Principal Investigator

lbkim@ucla.edu

Professor Laura Kim received her B.S. and Ph.D. degrees from the California Institute of Technology in 2013 and 2019, respectively. Prior to joining the faculty at UCLA, she held the Intelligence Community (IC) Postdoctoral Fellowship at the Massachusetts Institute of Technology. She is a core faculty member in the Department of Materials Science and Engineering and a member of the Center for Quantum Science and Engineering at UCLA. 

She was named a 2020 EECS Rising Star and a recipient of the IC Postdoctoral Fellowship, Gary Malouf Foundation Award, and National Science Foundation Graduate Research Fellowship. She serves on the Early Career Editorial Advisory Board of Applied Physics Letters.

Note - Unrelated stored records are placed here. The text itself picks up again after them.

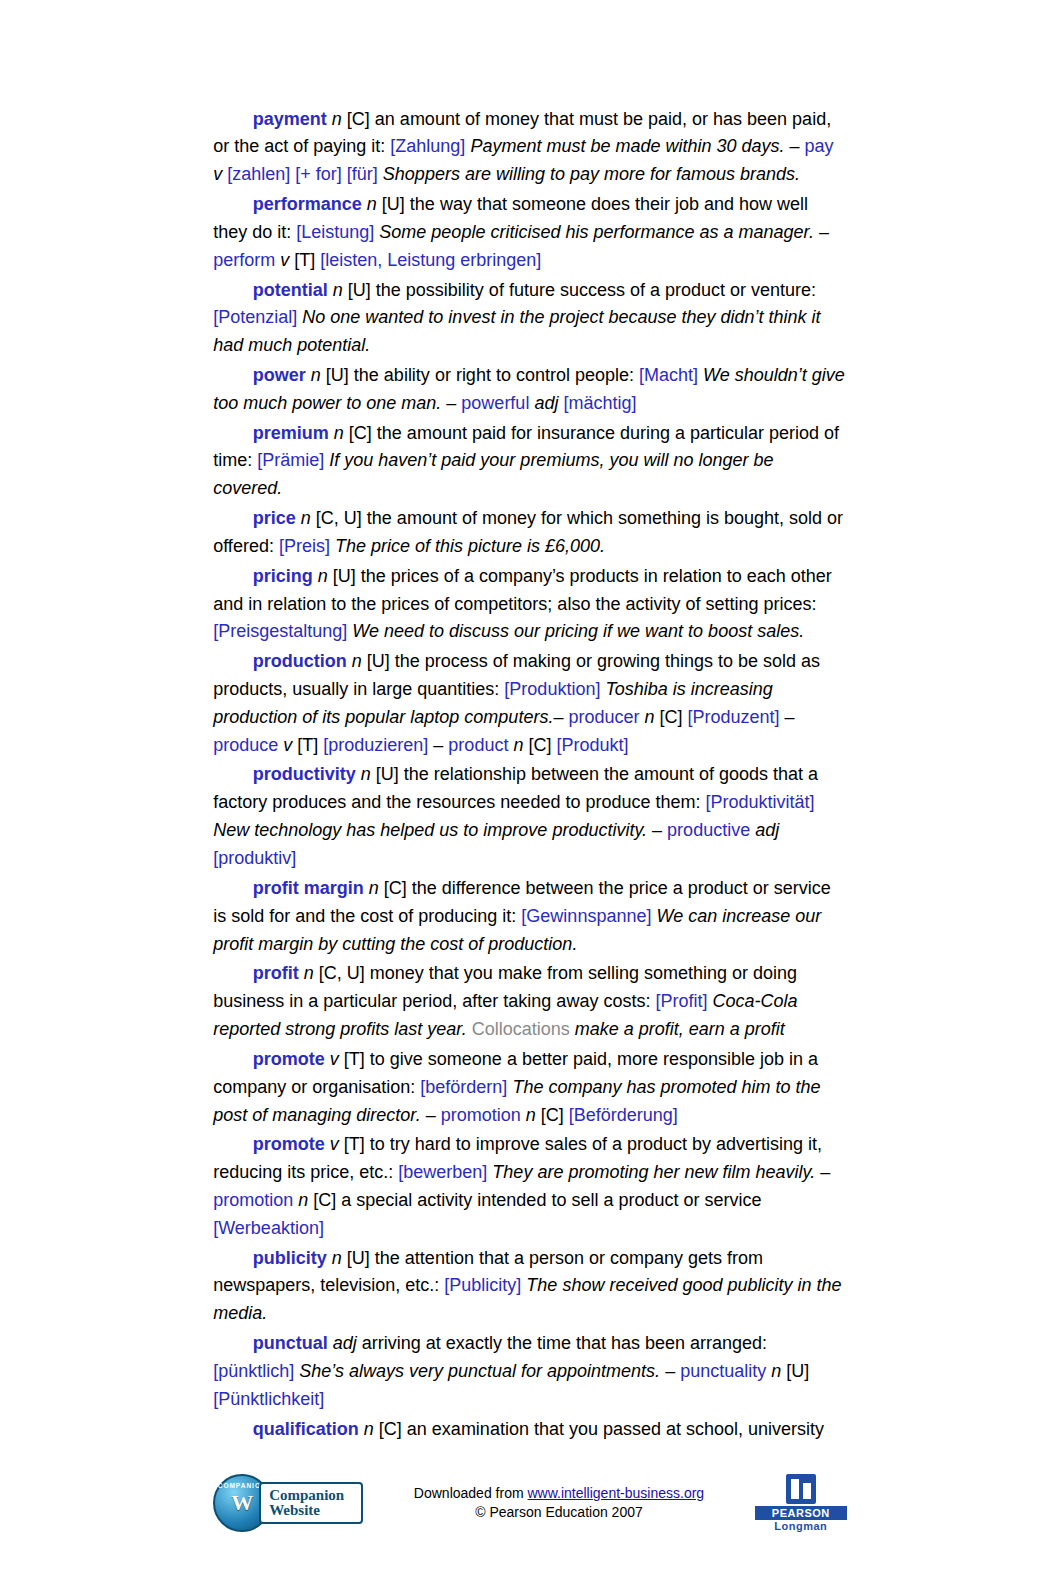payment n [C] an amount of money that must be paid, or has been paid, or the act of paying it: [Zahlung] Payment must be made within 30 days. – pay v [zahlen] [+ for] [für] Shoppers are willing to pay more for famous brands.
performance n [U] the way that someone does their job and how well they do it: [Leistung] Some people criticised his performance as a manager. – perform v [T] [leisten, Leistung erbringen]
potential n [U] the possibility of future success of a product or venture: [Potenzial] No one wanted to invest in the project because they didn’t think it had much potential.
power n [U] the ability or right to control people: [Macht] We shouldn’t give too much power to one man. – powerful adj [mächtig]
premium n [C] the amount paid for insurance during a particular period of time: [Prämie] If you haven’t paid your premiums, you will no longer be covered.
price n [C, U] the amount of money for which something is bought, sold or offered: [Preis] The price of this picture is £6,000.
pricing n [U] the prices of a company’s products in relation to each other and in relation to the prices of competitors; also the activity of setting prices: [Preisgestaltung] We need to discuss our pricing if we want to boost sales.
production n [U] the process of making or growing things to be sold as products, usually in large quantities: [Produktion] Toshiba is increasing production of its popular laptop computers.– producer n [C] [Produzent] – produce v [T] [produzieren] – product n [C] [Produkt]
productivity n [U] the relationship between the amount of goods that a factory produces and the resources needed to produce them: [Produktivität] New technology has helped us to improve productivity. – productive adj [produktiv]
profit margin n [C] the difference between the price a product or service is sold for and the cost of producing it: [Gewinnspanne] We can increase our profit margin by cutting the cost of production.
profit n [C, U] money that you make from selling something or doing business in a particular period, after taking away costs: [Profit] Coca-Cola reported strong profits last year. Collocations make a profit, earn a profit
promote v [T] to give someone a better paid, more responsible job in a company or organisation: [befördern] The company has promoted him to the post of managing director. – promotion n [C] [Beförderung]
promote v [T] to try hard to improve sales of a product by advertising it, reducing its price, etc.: [bewerben] They are promoting her new film heavily. – promotion n [C] a special activity intended to sell a product or service [Werbeaktion]
publicity n [U] the attention that a person or company gets from newspapers, television, etc.: [Publicity] The show received good publicity in the media.
punctual adj arriving at exactly the time that has been arranged: [pünktlich] She’s always very punctual for appointments. – punctuality n [U] [Pünktlichkeit]
qualification n [C] an examination that you passed at school, university
COMPANION
W
Companion
Website
Downloaded from www.intelligent-business.org
© Pearson Education 2007
PEARSON
Longman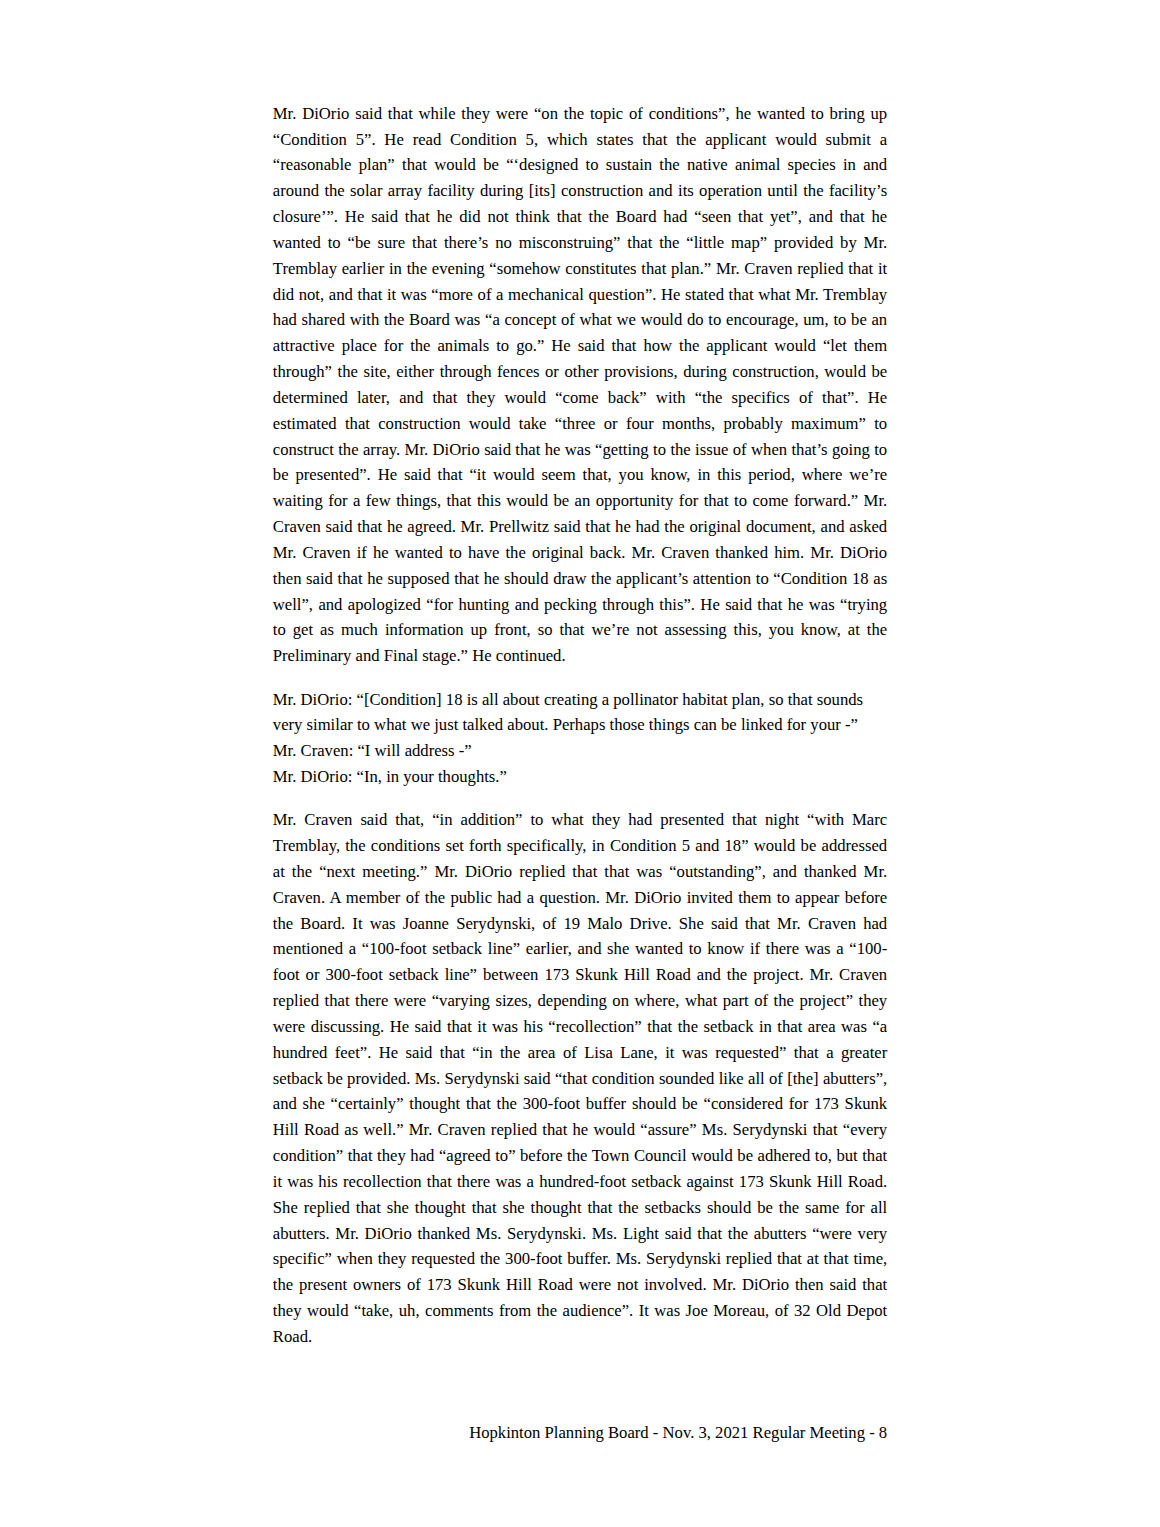Mr. DiOrio said that while they were “on the topic of conditions”, he wanted to bring up “Condition 5”. He read Condition 5, which states that the applicant would submit a “reasonable plan” that would be “‘designed to sustain the native animal species in and around the solar array facility during [its] construction and its operation until the facility’s closure’”. He said that he did not think that the Board had “seen that yet”, and that he wanted to “be sure that there’s no misconstruing” that the “little map” provided by Mr. Tremblay earlier in the evening “somehow constitutes that plan.” Mr. Craven replied that it did not, and that it was “more of a mechanical question”. He stated that what Mr. Tremblay had shared with the Board was “a concept of what we would do to encourage, um, to be an attractive place for the animals to go.” He said that how the applicant would “let them through” the site, either through fences or other provisions, during construction, would be determined later, and that they would “come back” with “the specifics of that”. He estimated that construction would take “three or four months, probably maximum” to construct the array. Mr. DiOrio said that he was “getting to the issue of when that’s going to be presented”. He said that “it would seem that, you know, in this period, where we’re waiting for a few things, that this would be an opportunity for that to come forward.” Mr. Craven said that he agreed. Mr. Prellwitz said that he had the original document, and asked Mr. Craven if he wanted to have the original back. Mr. Craven thanked him. Mr. DiOrio then said that he supposed that he should draw the applicant’s attention to “Condition 18 as well”, and apologized “for hunting and pecking through this”. He said that he was “trying to get as much information up front, so that we’re not assessing this, you know, at the Preliminary and Final stage.” He continued.
Mr. DiOrio: “[Condition] 18 is all about creating a pollinator habitat plan, so that sounds very similar to what we just talked about. Perhaps those things can be linked for your -”
Mr. Craven: “I will address -”
Mr. DiOrio: “In, in your thoughts.”
Mr. Craven said that, “in addition” to what they had presented that night “with Marc Tremblay, the conditions set forth specifically, in Condition 5 and 18” would be addressed at the “next meeting.” Mr. DiOrio replied that that was “outstanding”, and thanked Mr. Craven. A member of the public had a question. Mr. DiOrio invited them to appear before the Board. It was Joanne Serydynski, of 19 Malo Drive. She said that Mr. Craven had mentioned a “100-foot setback line” earlier, and she wanted to know if there was a “100-foot or 300-foot setback line” between 173 Skunk Hill Road and the project. Mr. Craven replied that there were “varying sizes, depending on where, what part of the project” they were discussing. He said that it was his “recollection” that the setback in that area was “a hundred feet”. He said that “in the area of Lisa Lane, it was requested” that a greater setback be provided. Ms. Serydynski said “that condition sounded like all of [the] abutters”, and she “certainly” thought that the 300-foot buffer should be “considered for 173 Skunk Hill Road as well.” Mr. Craven replied that he would “assure” Ms. Serydynski that “every condition” that they had “agreed to” before the Town Council would be adhered to, but that it was his recollection that there was a hundred-foot setback against 173 Skunk Hill Road. She replied that she thought that she thought that the setbacks should be the same for all abutters. Mr. DiOrio thanked Ms. Serydynski. Ms. Light said that the abutters “were very specific” when they requested the 300-foot buffer. Ms. Serydynski replied that at that time, the present owners of 173 Skunk Hill Road were not involved. Mr. DiOrio then said that they would “take, uh, comments from the audience”. It was Joe Moreau, of 32 Old Depot Road.
Hopkinton Planning Board - Nov. 3, 2021 Regular Meeting - 8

At UCLA, she leads the Quantum Materials and Devices Laboratory that focuses on probing elusive light-driven phenomena in quantum-engineered materials and unlocking the next-generation photonic, polaritonic, optoelectronic, and quantum devices. Her research interests span from 2D quantum materials, non-equilibrium carrier dynamics, photonic quasiparticle interactions to quantum sensing, diamond spin microscopy, defect centers in diamonds, metasurfaces, nanophotonics, and plasmonics. Her earlier work was centered around understanding photonic-quasiparticle-driven light-matter interactions in low-dimensional materials. She is the first author of the work that showed the first experimental demonstration of a non-Planckian mid-infrared light-emitting mechanism originating from graphene hot plasmons. Her recent research involves developing programmable spin arrays and optimized spin-photon interfaces for a new type of wide-field, high-speed quantum sensing system. Her work has been reported in Nature Materials, Nature Communications, Nano Letters, ACS Photonics, Nanophotonics, PRB, and JES.